Absent depuis 2011 du premier salon d’élevage d’Europe, qui attend cette année 120.000 visiteurs en provenance du monde entier, le premier abatteur français opère un retour en force qui dénote un virage stratégique à 180 degrés. « Notre présence souligne notre volonté de montrer que l’amont est important. S’il n’y a pas d’animaux, il n’y a pas de Bigard. C’est aussi simple que ça », pose David Girardon, responsable des achats pour l’abattoir de Villefranche (Allier).Avec ses 5,7 milliards de chiffres d’affaires, ses 15.000 salariés et ses 30 abattoirs, le groupe breton a écrasé au fil des années la concurrence, au point d’être aujourd’hui ultra-dominant dans le secteur de la viande en France. Sauf que cette insolente réussite économique est aujourd’hui, sinon menacée, tout du moins fragilisée. C’est que depuis 2016, l’Hexagone a perdu un million de vaches (600.000 races à viande, 400.000 laitières). Et comme dans les dix ans à venir, 50 % des éleveurs vont faire valoir leurs droits à la retraite, la chute de la production menace de se transformer en plongeon.

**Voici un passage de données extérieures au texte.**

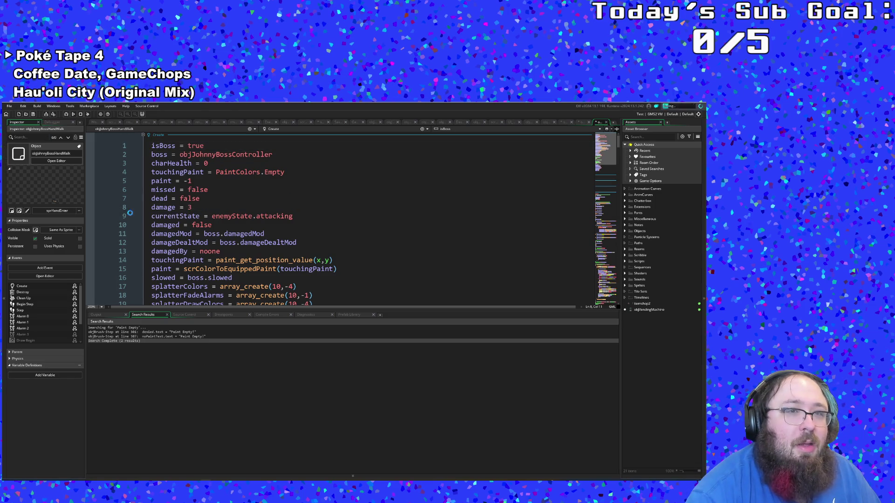
left_click(174, 235)
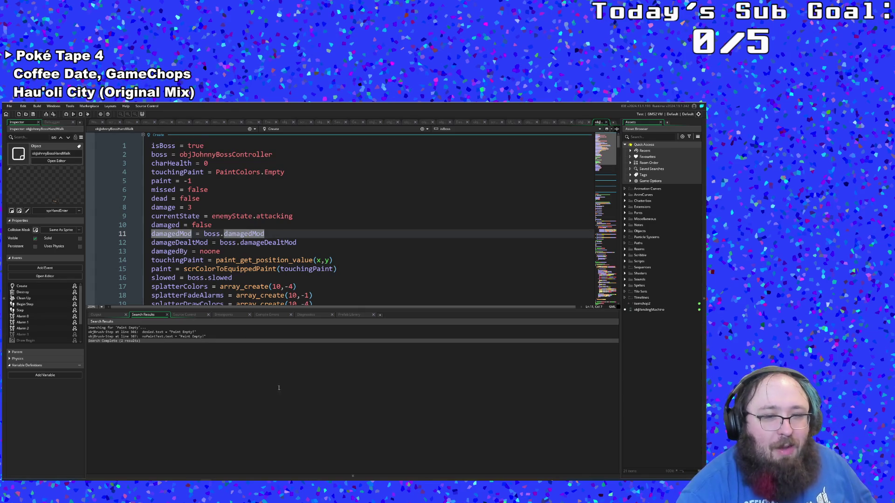
left_click(230, 390)
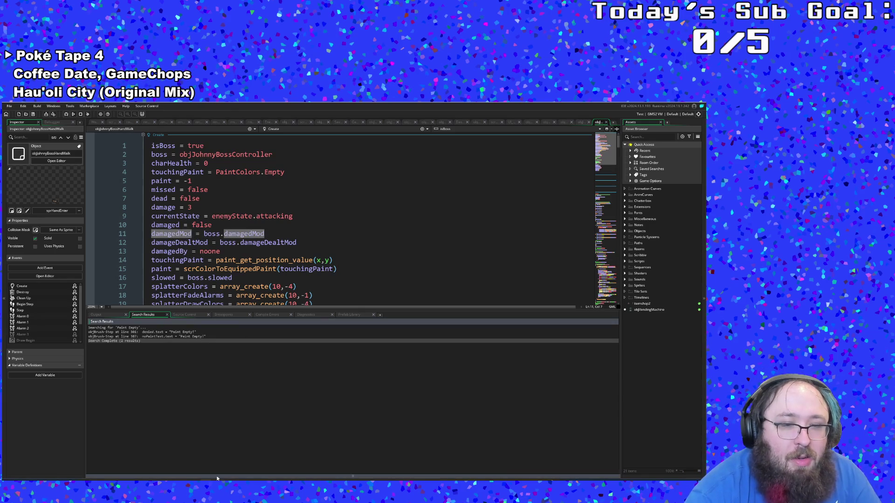
key("alt+Tab")
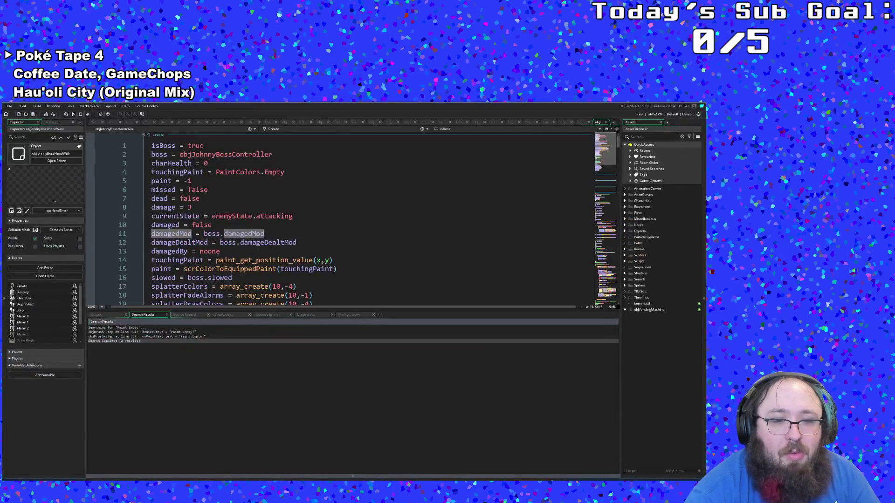
left_click(261, 454)
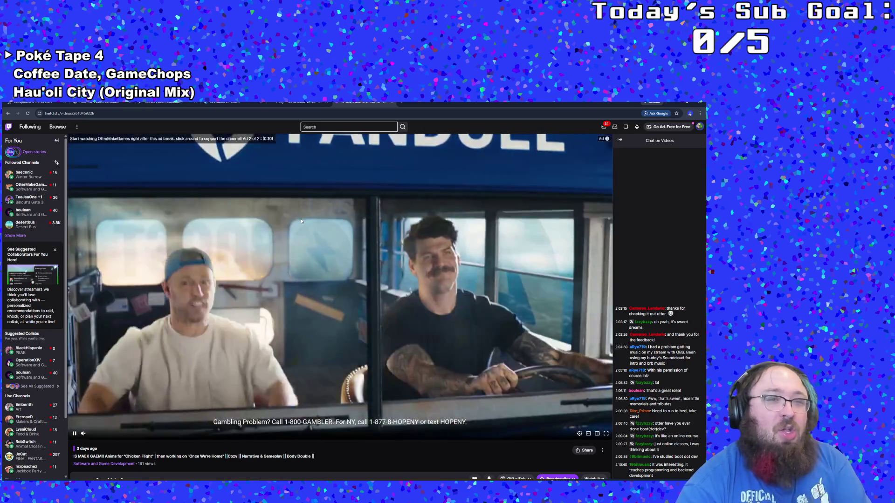
left_click(299, 102)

"Garder la valeur ajoutée"

Longtemps accusé par les éleveurs de ne pas payer les animaux à leur juste prix, Bigard est désormais en pleine opération séduction. « C’est vrai que les relations ont parfois été tendues par le passé, reconnaît David Girardon. Nous sommes là pour recréer du lien car nous avons besoin de construire avec les éleveurs. Le cheptel baisse et va encore baisser. Mais il y a encore des choses à faire en France pour garder la valeur ajoutée sur notre territoire. »Pour sécuriser son approvisionnement, Bigard lorgne clairement vers les animaux maigres aujourd’hui exportés dans les pays limitrophes comme l’Italie et l’Espagne. « Vous avez 900.000 broutards et 400.000 veaux laitiers qui sont valorisés hors de nos frontières. L’idée est d’en prélever une partie pour les finir chez nous. Plutôt que de voir les Espagnols engraisser un veau français et le vendre aux Algériens, nous avons une carte à jouer pour gagner des parts de marché de la Turquie jusqu’au Maroc », poursuit le responsable de l’abatteur français. « Notre problème aujourd’hui est plus l’approvisionnement que la baisse de la consommation. Même si celle-ci est réelle, l’augmentation de la population compense presque en termes de volumes », précise Marion Salaville, en charge du marketing amont et boucherie chez Bigard.Pour son retour au Sommet de l'élevage après treize ans d'absence, le groupe Bigard a fait les choses en grand avec un stand XXL où le numéro 1 français de la viande peut échanger avec les acteurs de l'amont.

"Le caviar du Cantal"

Pour joindre les actes à la parole, le numéro 1 français de la viande entend multiplier les démarches en contractualisant avec des groupements d’éleveurs. En juin, la marque Perle du Massif, du bœuf issu de vaches salers croisées charolais produit à l’herbe, a été lancée et présenté par Jean-Paul Bigard lui-même comme « le caviar du Cantal ». « La segmentation par le haut a toujours été vertueuse. C’est un peu comme la haute couture dans la mode, une locomotive qui crée une dynamique pour toute une filière. »Dans le sillage de Bigard, l’enseigne Lidl est également présente pour la première fois au Sommet. Même si son stand est plus modeste, l’ancien hard discounter allemand poursuit son repositionnement vers le segment « magasin de proximité ». « Notre but est de montrer que nous travaillons avec des producteurs locaux et que par le biais d’accords tripartites, les éleveurs reçoivent une juste rémunération. Les éleveurs sont aussi nos clients. Mais nous sommes là aussi pour rencontrer les groupements de producteurs et discuter de notre approvisionnement », dévoile Clément Garnier, responsable développement en Auvergne-Rhône-Alpes.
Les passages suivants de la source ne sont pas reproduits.